Re: Specifying the audio buffer size from Harald Alvestrand on 2015-05-11 (public-media-capture@w3.org from May 2015)

From: Harald Alvestrand <harald@alvestrand.no>
Date: Mon, 11 May 2015 12:22:32 +0200
To: Charlie Kehoe <ckehoe@google.com>, Justin Uberti <juberti@google.com>
CC: "public-media-capture@w3.org" <public-media-capture@w3.org>
Message-ID: <555082E8.1040407@alvestrand.no>
Den 05. mai 2015 00:00, skrev Charlie Kehoe:
> Any additional thoughts here? The May 15th deadline is not too far away.

My feeling based on the discussion is that "buffer size" is still the
wrong number, because it doesn't describe what the user's constraint is.
"maxMediaDelay" may be more appropriate - "I can tolerate this many
milliseconds of delay with no impairment to my service" might be a good
description of semantics.

For systems that deliver low latency in their only available code path,
they would continue to deliver low latency.

At the other extreme, apps that want low latency could request that
(using ideal) or require that (using max), and get appropriate behavior.

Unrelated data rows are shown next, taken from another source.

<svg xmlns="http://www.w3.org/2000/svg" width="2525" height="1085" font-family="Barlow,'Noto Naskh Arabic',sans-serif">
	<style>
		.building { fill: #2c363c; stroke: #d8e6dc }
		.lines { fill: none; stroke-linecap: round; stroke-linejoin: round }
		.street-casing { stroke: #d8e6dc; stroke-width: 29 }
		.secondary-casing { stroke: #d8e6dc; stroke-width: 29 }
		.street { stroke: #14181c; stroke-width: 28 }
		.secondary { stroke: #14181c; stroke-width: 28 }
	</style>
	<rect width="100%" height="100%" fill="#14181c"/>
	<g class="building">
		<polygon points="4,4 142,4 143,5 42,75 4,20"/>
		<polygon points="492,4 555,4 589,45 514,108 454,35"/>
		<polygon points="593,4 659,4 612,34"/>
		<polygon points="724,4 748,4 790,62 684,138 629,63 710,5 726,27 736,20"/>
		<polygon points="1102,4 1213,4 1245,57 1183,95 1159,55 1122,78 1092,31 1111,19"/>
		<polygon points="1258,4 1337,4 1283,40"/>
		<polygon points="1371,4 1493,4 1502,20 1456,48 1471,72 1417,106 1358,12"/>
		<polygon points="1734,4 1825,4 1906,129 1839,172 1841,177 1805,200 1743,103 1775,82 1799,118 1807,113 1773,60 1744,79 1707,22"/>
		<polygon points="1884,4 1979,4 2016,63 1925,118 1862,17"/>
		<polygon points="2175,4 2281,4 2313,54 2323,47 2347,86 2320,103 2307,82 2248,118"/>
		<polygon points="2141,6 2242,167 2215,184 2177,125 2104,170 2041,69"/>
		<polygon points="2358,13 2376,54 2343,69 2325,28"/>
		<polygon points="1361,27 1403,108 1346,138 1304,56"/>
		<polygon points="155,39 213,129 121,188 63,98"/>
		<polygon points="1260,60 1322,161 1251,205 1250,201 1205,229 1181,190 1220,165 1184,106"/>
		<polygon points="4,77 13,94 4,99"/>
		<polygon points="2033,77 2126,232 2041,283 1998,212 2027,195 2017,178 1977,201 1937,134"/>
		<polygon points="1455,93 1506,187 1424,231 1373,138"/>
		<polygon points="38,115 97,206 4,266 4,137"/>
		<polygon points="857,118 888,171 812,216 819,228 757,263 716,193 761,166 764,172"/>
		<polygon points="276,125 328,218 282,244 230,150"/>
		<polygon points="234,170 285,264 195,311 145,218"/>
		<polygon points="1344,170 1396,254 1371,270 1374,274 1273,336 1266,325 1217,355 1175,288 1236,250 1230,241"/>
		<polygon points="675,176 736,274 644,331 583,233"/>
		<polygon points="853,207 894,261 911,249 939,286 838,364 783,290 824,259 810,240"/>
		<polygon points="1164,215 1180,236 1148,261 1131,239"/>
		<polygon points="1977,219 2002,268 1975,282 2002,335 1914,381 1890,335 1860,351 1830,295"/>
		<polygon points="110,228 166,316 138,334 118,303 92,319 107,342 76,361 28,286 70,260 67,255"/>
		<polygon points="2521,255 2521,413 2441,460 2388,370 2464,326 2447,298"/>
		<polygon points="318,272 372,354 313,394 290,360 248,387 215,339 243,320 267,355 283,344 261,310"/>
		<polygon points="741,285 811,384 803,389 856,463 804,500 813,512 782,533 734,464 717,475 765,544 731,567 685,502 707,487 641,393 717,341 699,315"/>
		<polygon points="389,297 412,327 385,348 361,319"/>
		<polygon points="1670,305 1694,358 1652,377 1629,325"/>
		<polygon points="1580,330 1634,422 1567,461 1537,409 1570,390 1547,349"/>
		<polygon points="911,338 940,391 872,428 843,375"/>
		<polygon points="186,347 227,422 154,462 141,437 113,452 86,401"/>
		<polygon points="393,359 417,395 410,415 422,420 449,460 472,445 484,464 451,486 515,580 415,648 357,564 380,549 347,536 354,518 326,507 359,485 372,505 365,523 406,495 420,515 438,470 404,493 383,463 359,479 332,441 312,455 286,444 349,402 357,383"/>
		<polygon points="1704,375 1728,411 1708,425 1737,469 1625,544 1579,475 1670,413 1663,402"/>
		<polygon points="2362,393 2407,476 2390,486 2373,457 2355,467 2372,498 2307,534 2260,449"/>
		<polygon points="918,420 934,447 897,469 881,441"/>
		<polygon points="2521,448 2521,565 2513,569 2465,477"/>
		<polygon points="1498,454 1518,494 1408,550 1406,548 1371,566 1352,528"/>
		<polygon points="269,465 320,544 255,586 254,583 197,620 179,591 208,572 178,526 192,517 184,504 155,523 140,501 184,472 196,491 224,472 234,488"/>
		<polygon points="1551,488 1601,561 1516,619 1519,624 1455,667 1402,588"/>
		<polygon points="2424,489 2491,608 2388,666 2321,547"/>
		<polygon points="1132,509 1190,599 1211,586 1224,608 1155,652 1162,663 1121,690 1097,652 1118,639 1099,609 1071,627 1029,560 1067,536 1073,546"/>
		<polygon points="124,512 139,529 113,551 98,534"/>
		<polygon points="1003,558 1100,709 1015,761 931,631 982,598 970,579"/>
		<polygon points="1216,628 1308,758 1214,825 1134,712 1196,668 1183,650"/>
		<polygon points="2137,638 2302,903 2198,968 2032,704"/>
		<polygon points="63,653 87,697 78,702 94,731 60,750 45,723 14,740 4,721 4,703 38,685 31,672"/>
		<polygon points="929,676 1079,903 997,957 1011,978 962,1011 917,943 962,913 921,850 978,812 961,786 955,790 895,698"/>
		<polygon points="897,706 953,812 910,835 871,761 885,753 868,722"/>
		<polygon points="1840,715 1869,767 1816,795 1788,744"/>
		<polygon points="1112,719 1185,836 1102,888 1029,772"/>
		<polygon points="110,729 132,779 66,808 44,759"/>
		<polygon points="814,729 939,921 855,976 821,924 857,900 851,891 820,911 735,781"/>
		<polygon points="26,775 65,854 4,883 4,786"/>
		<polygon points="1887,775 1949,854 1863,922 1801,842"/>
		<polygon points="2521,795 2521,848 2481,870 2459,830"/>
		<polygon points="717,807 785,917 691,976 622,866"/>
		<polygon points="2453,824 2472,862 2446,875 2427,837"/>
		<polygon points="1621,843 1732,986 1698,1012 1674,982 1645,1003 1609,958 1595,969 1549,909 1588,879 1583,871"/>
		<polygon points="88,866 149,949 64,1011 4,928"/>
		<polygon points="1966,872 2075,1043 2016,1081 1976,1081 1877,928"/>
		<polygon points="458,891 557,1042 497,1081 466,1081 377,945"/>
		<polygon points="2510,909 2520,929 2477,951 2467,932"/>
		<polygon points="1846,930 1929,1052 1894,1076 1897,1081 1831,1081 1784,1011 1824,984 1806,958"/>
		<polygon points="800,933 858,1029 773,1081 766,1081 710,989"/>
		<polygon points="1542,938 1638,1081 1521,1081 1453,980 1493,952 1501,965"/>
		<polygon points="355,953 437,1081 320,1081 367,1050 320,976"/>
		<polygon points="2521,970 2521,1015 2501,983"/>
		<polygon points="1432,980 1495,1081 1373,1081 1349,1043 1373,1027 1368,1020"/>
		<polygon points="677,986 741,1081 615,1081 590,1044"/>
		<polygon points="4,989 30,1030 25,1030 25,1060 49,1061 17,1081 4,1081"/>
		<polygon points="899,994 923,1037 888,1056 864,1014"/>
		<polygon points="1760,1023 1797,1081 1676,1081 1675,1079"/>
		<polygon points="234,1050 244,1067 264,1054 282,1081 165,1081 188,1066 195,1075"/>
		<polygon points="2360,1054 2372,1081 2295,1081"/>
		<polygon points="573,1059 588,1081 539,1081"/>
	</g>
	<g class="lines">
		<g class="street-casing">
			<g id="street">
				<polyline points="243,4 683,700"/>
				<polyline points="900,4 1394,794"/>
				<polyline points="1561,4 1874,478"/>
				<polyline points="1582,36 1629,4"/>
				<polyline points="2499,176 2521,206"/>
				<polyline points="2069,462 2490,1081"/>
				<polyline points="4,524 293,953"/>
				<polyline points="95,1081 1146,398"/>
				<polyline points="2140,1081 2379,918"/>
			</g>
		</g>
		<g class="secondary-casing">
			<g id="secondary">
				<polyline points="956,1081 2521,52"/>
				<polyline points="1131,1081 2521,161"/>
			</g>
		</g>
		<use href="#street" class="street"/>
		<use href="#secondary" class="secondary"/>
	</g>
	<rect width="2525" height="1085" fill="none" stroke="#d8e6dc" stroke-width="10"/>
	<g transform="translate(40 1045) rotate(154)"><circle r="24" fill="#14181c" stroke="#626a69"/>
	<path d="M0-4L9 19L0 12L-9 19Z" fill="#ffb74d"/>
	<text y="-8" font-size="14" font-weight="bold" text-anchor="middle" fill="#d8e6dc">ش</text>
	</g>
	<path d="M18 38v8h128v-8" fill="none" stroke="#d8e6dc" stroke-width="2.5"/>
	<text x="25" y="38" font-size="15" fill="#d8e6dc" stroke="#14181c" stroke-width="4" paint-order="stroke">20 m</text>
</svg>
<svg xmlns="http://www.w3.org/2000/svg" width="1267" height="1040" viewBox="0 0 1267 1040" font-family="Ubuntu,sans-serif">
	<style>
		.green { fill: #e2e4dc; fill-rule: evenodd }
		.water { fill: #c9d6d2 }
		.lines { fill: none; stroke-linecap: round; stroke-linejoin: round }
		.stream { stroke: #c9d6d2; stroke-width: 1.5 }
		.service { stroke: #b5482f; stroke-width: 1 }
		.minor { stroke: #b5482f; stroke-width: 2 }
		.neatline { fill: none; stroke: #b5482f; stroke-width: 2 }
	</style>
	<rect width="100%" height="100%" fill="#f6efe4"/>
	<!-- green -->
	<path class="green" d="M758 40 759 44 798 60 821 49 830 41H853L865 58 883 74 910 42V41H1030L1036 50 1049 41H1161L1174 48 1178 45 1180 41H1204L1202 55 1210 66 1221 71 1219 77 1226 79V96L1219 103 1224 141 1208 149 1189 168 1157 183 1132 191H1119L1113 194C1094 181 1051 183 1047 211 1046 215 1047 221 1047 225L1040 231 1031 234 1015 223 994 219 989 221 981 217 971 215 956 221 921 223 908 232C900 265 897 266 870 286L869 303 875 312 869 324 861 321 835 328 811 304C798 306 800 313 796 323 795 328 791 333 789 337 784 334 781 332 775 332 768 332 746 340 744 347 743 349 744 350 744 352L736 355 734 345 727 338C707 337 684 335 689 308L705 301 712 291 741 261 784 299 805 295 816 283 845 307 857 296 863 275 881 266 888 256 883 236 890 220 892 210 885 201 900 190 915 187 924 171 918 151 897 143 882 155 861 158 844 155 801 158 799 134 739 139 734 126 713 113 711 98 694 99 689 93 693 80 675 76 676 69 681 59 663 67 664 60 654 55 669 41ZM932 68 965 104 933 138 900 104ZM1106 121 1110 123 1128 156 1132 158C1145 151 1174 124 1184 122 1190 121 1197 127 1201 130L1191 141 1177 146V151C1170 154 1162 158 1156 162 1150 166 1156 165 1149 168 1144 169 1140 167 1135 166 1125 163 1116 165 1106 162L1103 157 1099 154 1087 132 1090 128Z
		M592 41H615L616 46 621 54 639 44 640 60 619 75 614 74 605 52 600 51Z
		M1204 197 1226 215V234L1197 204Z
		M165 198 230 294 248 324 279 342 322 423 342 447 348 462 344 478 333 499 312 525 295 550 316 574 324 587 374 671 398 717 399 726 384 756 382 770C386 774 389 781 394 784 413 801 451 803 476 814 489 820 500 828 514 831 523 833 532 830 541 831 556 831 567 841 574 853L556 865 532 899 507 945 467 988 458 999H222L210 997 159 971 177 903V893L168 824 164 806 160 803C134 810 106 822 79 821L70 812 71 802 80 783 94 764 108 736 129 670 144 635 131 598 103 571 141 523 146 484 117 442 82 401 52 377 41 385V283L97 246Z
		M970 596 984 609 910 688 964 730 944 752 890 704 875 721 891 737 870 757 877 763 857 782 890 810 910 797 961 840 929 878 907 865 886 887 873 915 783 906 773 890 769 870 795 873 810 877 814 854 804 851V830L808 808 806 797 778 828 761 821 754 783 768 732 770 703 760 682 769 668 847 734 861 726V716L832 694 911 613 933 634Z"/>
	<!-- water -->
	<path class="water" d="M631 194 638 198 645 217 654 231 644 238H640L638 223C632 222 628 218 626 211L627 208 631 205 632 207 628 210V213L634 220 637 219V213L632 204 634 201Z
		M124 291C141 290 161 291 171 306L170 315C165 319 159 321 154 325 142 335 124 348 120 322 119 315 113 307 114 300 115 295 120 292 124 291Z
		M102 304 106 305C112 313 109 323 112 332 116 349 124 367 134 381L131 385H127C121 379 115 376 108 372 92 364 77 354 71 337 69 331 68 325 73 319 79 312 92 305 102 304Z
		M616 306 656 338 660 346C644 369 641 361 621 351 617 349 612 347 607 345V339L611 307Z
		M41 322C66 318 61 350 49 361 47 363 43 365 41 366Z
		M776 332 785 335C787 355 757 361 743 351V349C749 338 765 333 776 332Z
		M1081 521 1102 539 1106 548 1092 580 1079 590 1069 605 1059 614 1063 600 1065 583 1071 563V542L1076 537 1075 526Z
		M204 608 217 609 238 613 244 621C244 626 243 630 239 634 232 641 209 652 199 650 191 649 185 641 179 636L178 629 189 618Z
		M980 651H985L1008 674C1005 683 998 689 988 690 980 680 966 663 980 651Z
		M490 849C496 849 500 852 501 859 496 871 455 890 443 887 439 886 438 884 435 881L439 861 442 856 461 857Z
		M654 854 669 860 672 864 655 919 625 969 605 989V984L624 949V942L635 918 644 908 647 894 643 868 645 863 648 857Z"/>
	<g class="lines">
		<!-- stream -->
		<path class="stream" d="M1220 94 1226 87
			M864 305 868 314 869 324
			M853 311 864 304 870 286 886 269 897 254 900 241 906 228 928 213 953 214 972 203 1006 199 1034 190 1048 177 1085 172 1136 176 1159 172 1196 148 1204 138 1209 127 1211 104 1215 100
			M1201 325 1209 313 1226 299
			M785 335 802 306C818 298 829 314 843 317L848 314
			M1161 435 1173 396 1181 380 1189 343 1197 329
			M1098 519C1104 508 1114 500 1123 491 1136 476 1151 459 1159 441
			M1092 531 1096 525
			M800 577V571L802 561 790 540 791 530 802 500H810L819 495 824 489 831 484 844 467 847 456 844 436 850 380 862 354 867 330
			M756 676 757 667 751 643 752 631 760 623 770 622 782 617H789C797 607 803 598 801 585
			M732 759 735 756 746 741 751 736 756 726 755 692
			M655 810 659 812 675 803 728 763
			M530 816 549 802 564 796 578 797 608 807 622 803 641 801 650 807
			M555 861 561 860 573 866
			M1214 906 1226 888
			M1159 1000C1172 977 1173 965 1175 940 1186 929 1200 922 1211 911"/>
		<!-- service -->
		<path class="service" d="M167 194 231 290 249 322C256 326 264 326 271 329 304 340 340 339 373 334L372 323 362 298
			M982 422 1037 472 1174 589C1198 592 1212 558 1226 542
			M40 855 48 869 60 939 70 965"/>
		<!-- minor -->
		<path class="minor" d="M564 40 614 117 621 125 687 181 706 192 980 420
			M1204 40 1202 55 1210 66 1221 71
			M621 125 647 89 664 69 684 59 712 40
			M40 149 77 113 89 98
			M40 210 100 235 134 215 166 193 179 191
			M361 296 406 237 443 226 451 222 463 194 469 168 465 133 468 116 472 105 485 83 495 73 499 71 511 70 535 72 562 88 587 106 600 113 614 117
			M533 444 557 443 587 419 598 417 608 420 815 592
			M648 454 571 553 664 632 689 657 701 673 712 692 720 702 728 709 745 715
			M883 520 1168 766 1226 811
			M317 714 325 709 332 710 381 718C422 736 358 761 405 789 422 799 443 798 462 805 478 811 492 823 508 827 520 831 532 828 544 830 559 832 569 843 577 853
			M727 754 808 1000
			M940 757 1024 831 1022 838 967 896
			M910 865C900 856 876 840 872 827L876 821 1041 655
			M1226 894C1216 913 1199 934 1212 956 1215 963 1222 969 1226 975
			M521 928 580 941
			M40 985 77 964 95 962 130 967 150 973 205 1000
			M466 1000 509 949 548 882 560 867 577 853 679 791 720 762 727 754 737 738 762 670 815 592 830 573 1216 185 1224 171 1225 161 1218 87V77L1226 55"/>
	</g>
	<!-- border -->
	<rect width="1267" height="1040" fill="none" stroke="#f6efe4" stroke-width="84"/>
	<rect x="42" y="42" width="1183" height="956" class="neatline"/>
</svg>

One good question is what part of the system we measure delay across,
though.


> 
> 
> On Wed, Apr 22, 2015 at 4:59 PM Justin Uberti <juberti@google.com
> <mailto:juberti@google.com>> wrote:
> 
> 
> 
>     On Tue, Apr 21, 2015 at 4:42 AM, Harald Alvestrand
>     <harald@alvestrand.no <mailto:harald@alvestrand.no>> wrote:
> 
>         Den 21. april 2015 02:32, skrev Charlie Kehoe:
>         > Some applications involve listening to audio for a potentially extended
>         > period of time (with user consent, of course), and are not particularly
>         > latency-sensitive. An example would be the "Ok Google" hotwording
>         > available on the Chrome new tab page, or other types of continuous
>         > speech recognition. For these applications, a typical low-latency audio
>         > configuration can lead to excessive power usage. I've measured 20% CPU
>         > usage for audio capture in Chrome, for example.
>         >
>         > My proposed solution is to offer a way to change the audio buffer size.
>         > This enables a tradeoff between latency and power usage. For example, a
>         > member could be added to MediaTrackConstraintSet
> 
>         >
>         <http://w3c.github.io/mediacapture-main/getusermedia.html#dictionary-mediatrackconstraintset-members>:
> 
> 
>         >
>         > dictionary MediaTrackConstraintSet {
>         >    ...
>         >    audioBufferDurationMs of type ConstrainLong
>         > };
>         >
>         > This would be an integer number of milliseconds. Perhaps the name could
>         > mention latency instead (e.g. audioLatencyMs).
>         >
>         > How does this simple change sound?
> 
>         I'd prefer to actually look at where the thing is connected, and
>         do the
>         configuration there.
> 
>         If it goes to a MediaStreamRecorder, that already has all the
>         information needed (chunk size).
>         If it goes to a PeerConnection, buffering may belong there, but
>         I'm not
>         sure how to represent it, or where it makes sense
>         (.permissibleBufferDelay on an RTPSender? Perhaps..)
> 
> 
>     One could argue that this would also apply for things like
>     resolution or sample rate, yet we allow those things to be specified
>     as inputs to gUM.
> 
>     Part of the reason for this is that you have the track before you
>     wire it up to something, which means you only learn about the
>     downstream needs at some point in the future, so you may have to go
>     reopen the device.
>      
> 
> 
>         If it's only which code path is chosen in the Google Chrome
>         browser, I'd
>         prefer a constraint like "googLowLatencyPath = false"; this is an
>         implementation concern, not an architectural concern.
> 
> 
>     I don't think this is a code path question; it's a generic question
>     of how often we should be reading data from the device, which
>     applications could have vastly different, non-binary opinions on. An
>     application that wants to do live music performance might choose to
>     read the device every 2.5 ms, and send as 2.5 ms packetized Opus,
>     whereas an application that is passively listening for commands
>     might want to read the device 10x less often.
>
Received on Monday, 11 May 2015 10:23:05 UTC